Le budget total alloué était de 20 000 000 € HT (usine, canalisations, pompage, maîtrise des œuvres, divers et révisions). Le chantier de construction de la nouvelle usine pris fin en août 2015. Un chantier gigantesque et une véritable exemplarité de l’étude à la réalisation qui peut, désormais, faire la fierté de Finfarine

Vinci construction : l’excellence en matière de réalisation

Fort de son expérience dans les constructions en génie civile hydraulique, Vinci construction et ses nombreuses filiales se démarquent par son excellence. L’entreprise n’est plus novice dans le domaine du métier de l’eau. C’est même devenu une des plus grandes expertes dans ce champ d’activité : un savoir-faire qui lui permet de garder le contrôle des projets, de la conception à l’entretien. Ajoutons à cela, un respect particulier de l’environnement et de la sécurité des utilisateurs et l’on comprend mieux pourquoi le groupe se voit confier des chantiers hydrauliques toujours plus ambitieux.

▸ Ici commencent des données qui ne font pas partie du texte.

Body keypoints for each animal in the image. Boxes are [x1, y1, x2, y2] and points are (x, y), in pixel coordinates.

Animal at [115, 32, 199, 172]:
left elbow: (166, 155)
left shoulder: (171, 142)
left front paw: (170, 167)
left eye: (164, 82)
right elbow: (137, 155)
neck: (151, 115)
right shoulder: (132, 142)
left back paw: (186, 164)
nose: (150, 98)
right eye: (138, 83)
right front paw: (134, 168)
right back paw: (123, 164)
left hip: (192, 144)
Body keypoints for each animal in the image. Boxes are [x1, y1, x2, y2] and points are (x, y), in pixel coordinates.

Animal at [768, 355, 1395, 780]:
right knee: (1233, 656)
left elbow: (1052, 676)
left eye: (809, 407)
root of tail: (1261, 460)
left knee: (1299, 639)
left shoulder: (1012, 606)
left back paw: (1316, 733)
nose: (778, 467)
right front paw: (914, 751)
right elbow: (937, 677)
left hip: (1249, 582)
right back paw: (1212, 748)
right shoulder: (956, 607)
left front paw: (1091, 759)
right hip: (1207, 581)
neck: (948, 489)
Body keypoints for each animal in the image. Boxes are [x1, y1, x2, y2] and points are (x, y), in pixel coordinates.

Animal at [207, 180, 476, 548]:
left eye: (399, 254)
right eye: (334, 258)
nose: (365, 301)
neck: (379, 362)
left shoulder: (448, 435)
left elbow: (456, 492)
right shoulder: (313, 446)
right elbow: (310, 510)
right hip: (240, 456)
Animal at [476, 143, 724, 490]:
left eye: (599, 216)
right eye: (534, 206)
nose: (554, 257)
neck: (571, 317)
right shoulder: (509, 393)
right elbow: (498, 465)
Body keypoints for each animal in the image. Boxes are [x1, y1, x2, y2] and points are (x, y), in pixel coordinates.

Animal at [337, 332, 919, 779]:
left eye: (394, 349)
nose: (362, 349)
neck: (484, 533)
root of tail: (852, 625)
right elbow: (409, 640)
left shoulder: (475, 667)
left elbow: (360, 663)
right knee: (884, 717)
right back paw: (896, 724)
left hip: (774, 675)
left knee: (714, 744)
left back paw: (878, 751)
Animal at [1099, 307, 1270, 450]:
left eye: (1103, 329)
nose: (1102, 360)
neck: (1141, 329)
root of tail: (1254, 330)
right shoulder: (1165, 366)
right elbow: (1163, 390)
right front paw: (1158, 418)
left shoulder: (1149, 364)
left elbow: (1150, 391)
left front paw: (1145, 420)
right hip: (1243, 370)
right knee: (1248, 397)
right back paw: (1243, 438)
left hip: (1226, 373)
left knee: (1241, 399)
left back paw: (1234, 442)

Parmi les projets mémorables auxquels Vinci construction a participé, 3 ont été particulièrement marquants de par leur taille, et les prouesses techniques mobilisées, ces projets reflètent la qualité de leur réalisation. Le premier concerne la modernisation de la station d’épuration de l’usine Seine-Aval. La seconde prouesse technologique du groupe est la réalisation d’un réseau de chauffage durable à Bordeaux. Enfin, on citera le chantier de Saint-Malo qui a nécessité l’adaptation d’une technique de pompage en ligne pour pouvoir travailler non-stop en fosse immergée.